Another Swedish prosecutor, Marianne Ny, piled in after the initial cancellation and resurrected the case. After years of insisting that it was impossible to conduct an interview outside Sweden, an interview was conducted in the Ecuador Embassy in London.

Prosecutors question Julian Assange at Ecuador embassy in London Reuters NOVEMBER 14, 2016

Fri 19 May 2017 Swedish prosecutors cancel the arrest warrant.

Sweden keeps the threat of reopening the 'investigation' hanging over Assange until they finally step back in 2019 to make way for the Americans to pursue their demand for extradition.

UK home secretary, Priti Patel, agrees, of course, to accept the American extradition demand and sends it to the courts for a decision, ensuring that Assange continues to be denied his freedom.

By contrast, a British request for the extradition of Anne Sacoolas is categorically rejected by the USA. No way, says Secretary of State, Mike Pompeo.

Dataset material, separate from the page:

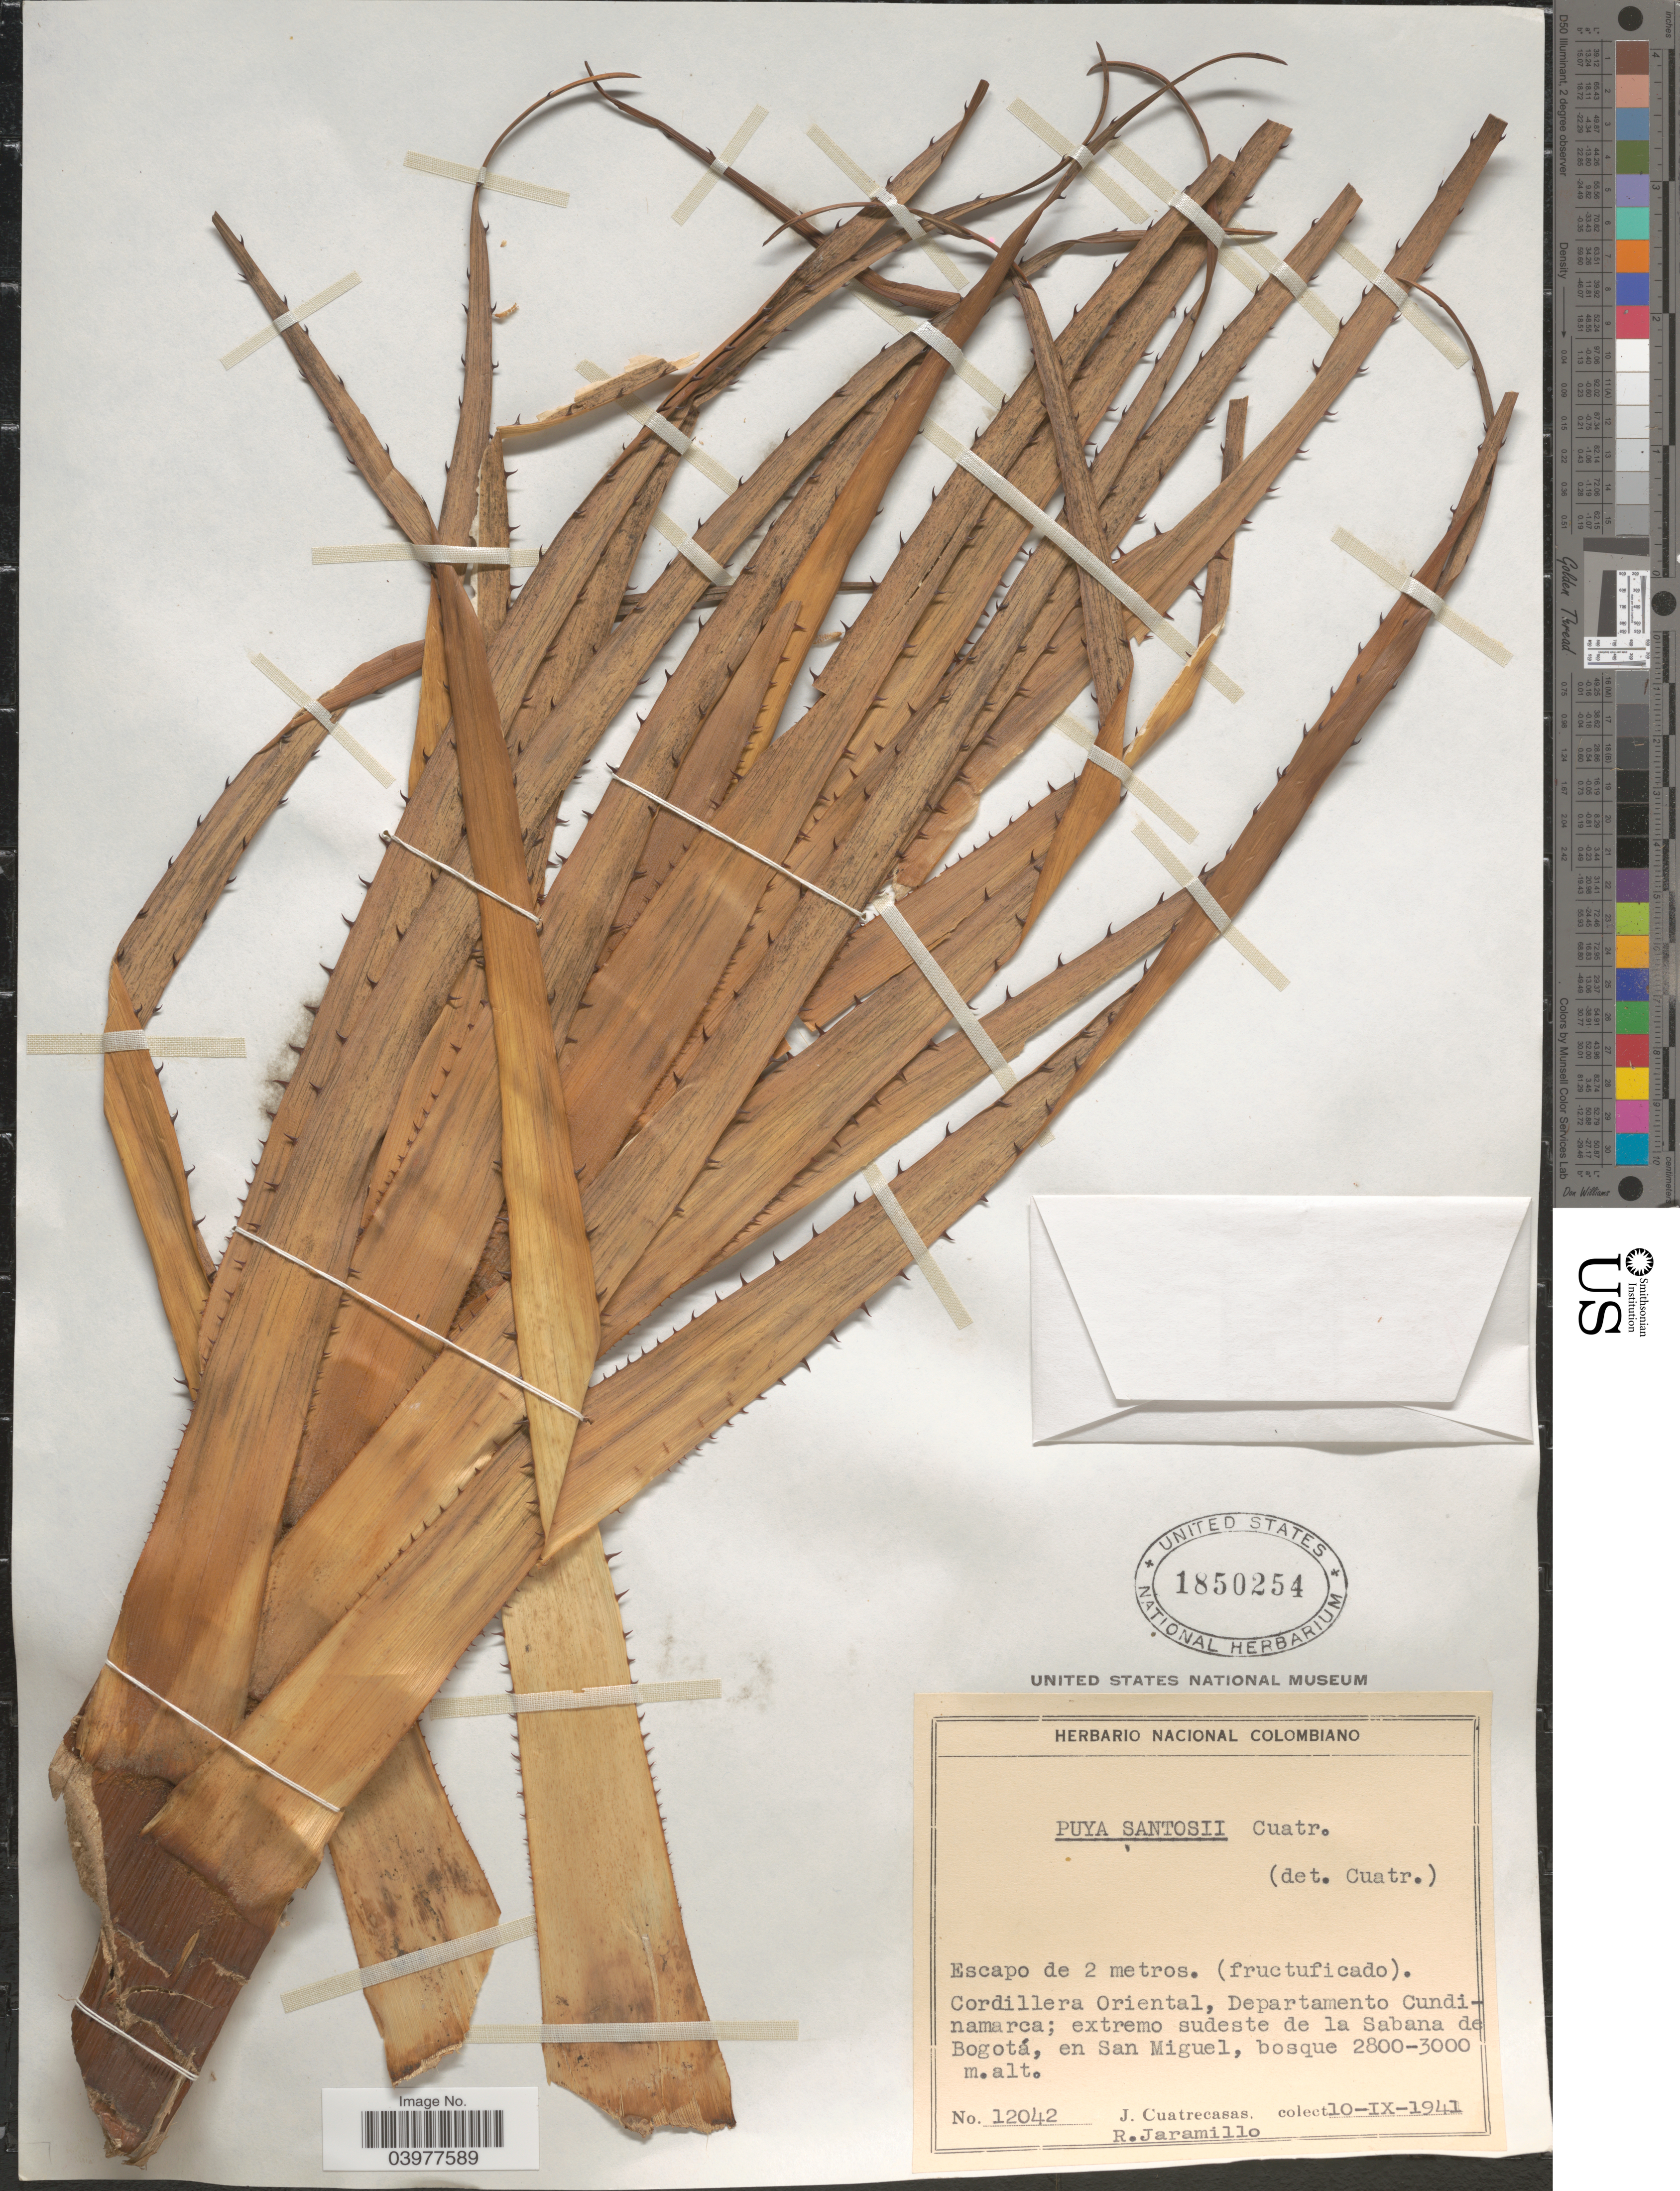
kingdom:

guigal - 30 May 2020 09:18:37 (#15 of 179)

Nazanin Zaghari-Ratcliffe,wrongly deprived of her freedom, in the view of the UN committee on arbitrary detention, may be released shortly.

British-Iranian woman could be granted clemency soon, says husband (Sky News, today)

Pixiedust - 30 May 2020 11:22:46 (#16 of 179)

#1 Thanks Pixiedust.

No worries. It came up in my regular rotation and I figured that other people might find it interesting.

Guigal seems to be too busy to spare an hour to listen to the points that it makes in Assange's favour.

guigal - 30 May 2020 11:32:59 (#17 of 179)

#16

You need some random blokes on a podcast to do your thinking for you, apparently. You're completely loopy to imagine that I have any interest in listening to 'points in his favour' . That's confirmation bias you're talking about.

Pixiedust - 30 May 2020 11:36:04 (#18 of 179)

I absorb information from a large range of sources and then reach my own conclusions. But go ahead and comfort yourself by staying in your bubble if it makes you feel better. These are troubling times and you probably don't need the added stress of cognitive dissonance.

guigal - 30 May 2020 12:51:21 (#19 of 179)

Pixiedust - 30 May 2020 11:36:04 ( #18 of 18) I absorb information from a large range of sources and then reach my own conclusions.

If you're calling opinion pieces by random blokes your 'sources', you have no idea of where you find information about the facts of the case. The suggestion that 'points in his favour', from nobody in particular, would be of interest is a recommendation to indulge in confirmation bias. Another deeply clueless notion of finding the facts.

If you are impressed by anything you heard on the podcast, by all means say what it is.

Pixiedust - 30 May 2020 13:06:54 (#20 of 179)

If you're calling opinion pieces by random blokes your 'sources', you have no idea of where you find information about the facts of the case.

You can't make that judgement, because you haven't listened to the podcast. It's well-sourced and even-handed. Why are you so scared to listen to it? Are you worried that you might hear something that makes you uncomfortable?